Product and service differentiation matters because hundreds of new products and services enter the market daily.
When faced with too many choices, none seemingly better than the next, consumers are often overwhelmed and walk away.
This is why it’s so important to highlight your product’s unique selling proposition.
When it comes to setting prices for your products, it’s all about knowing what makes your product stand out and how it stacks up against what your competitors are offering. A guide to competitor-based pricing can walk you through setting prices that consider what your competitors charge and their position in the market. This way, you can ensure your prices are in the ballpark but still show off the unique value of your products.
And if you sell multiple products, consider how you can unite them under a familiar brand umbrella.
Company Spotlight: TOMS
TOMS shoe company wins customers with a meaningful mixed differentiation strategy. They entice customers with quality shoes that their fans view as “better” than other slip-on shoes while also appealing to buyers who value ethics and company integrity.
TOMS’ “One for One” program promises to donate a pair to a child in need for every pair of shoes purchased.
This mixed differentiation of quality plus social cause is working. In 13 years of business, the company reports giving away nearly 100 million shoes.
4. Great customer experience
When people have a great customer experience, it builds loyalty and grows your business.
And when a customer’s experience isn’t great, the opposite happens.
According to a recent study, 33% of consumers will tell their friends and family about a terrible experience.
That’s the wrong way to differentiate.
Creating a truly stellar or novel customer experience can help your business stand out in a meaningful way.
There’s also a direct correlation between a customer’s experience and their willingness to pay more for products and services.
For these reasons, it’s no surprise that 87% of respondents polled indicated that improving customer experience was their top priority.
Want to differentiate by delivering an awesome customer experience? Here’s how to do it…
- Observe: Test your own current customer experience. Analyze each step of the process and feel the pain points for yourself. If possible, do the same with your competitors for comparison.
- Identify areas for improvement: Once you’ve established a clear picture of your customer’s experience, document the friction points that will drive customers away and the areas that stand out positively. Repair the problem areas and improve your strong points for a better experience.

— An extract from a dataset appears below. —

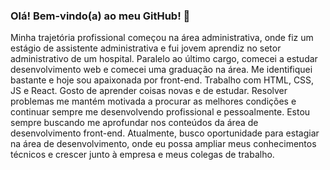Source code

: ### Olá! Bem-vindo(a) ao meu GitHub! 👋

  Minha trajetória profissional começou na área administrativa, onde fiz um estágio de assistente administrativa e fui jovem aprendiz no setor administrativo de um hospital. Paralelo ao último cargo, comecei a estudar desenvolvimento web e comecei uma graduação na área. Me identifiquei bastante e hoje sou apaixonada por front-end. Trabalho com HTML, CSS, JS e React.
  Gosto de aprender coisas novas e de estudar. Resolver problemas me mantém motivada a procurar as melhores condições e continuar sempre me desenvolvendo profissional e pessoalmente. Estou sempre buscando me aprofundar nos conteúdos da área de desenvolvimento front-end.
  Atualmente, busco oportunidade para estagiar na área de desenvolvimento, onde eu possa ampliar meus conhecimentos técnicos e crescer junto à empresa e meus colegas de trabalho.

- Prioritize: Providing a stand-out customer experience is everyone’s job – not just the customer service team. Make customer experience part of the conversation every day at every business level.
Focusing your efforts on the customer experience will always pay off. So, consistently check in with your customers to see how you’re doing.
Company Spotlight: Carmax
Buying a car is a pain. But Carmax decided it didn’t have to be.
Carmax has elevated customer experience like no other business in the automobile industry.
They saw the most common pain points of buying a car (such as driving a distance, long waits in a dealership, and price negotiation) – coupled with their competitor’s customer complaints – and changed everything.
As a result, they offer in-home paperwork, competitive (no-negotiation) pricing, an easy-peasy trade-in process, and vehicle test drives brought to you.
These efforts have paid off big.
Take the time to examine your business name, visual brand identity, products or services, and the overall customer experience.
It’s not hard to differentiate, but don’t leave differentiation to chance. Create a strategy to differentiate your business and get an advantage over competitors.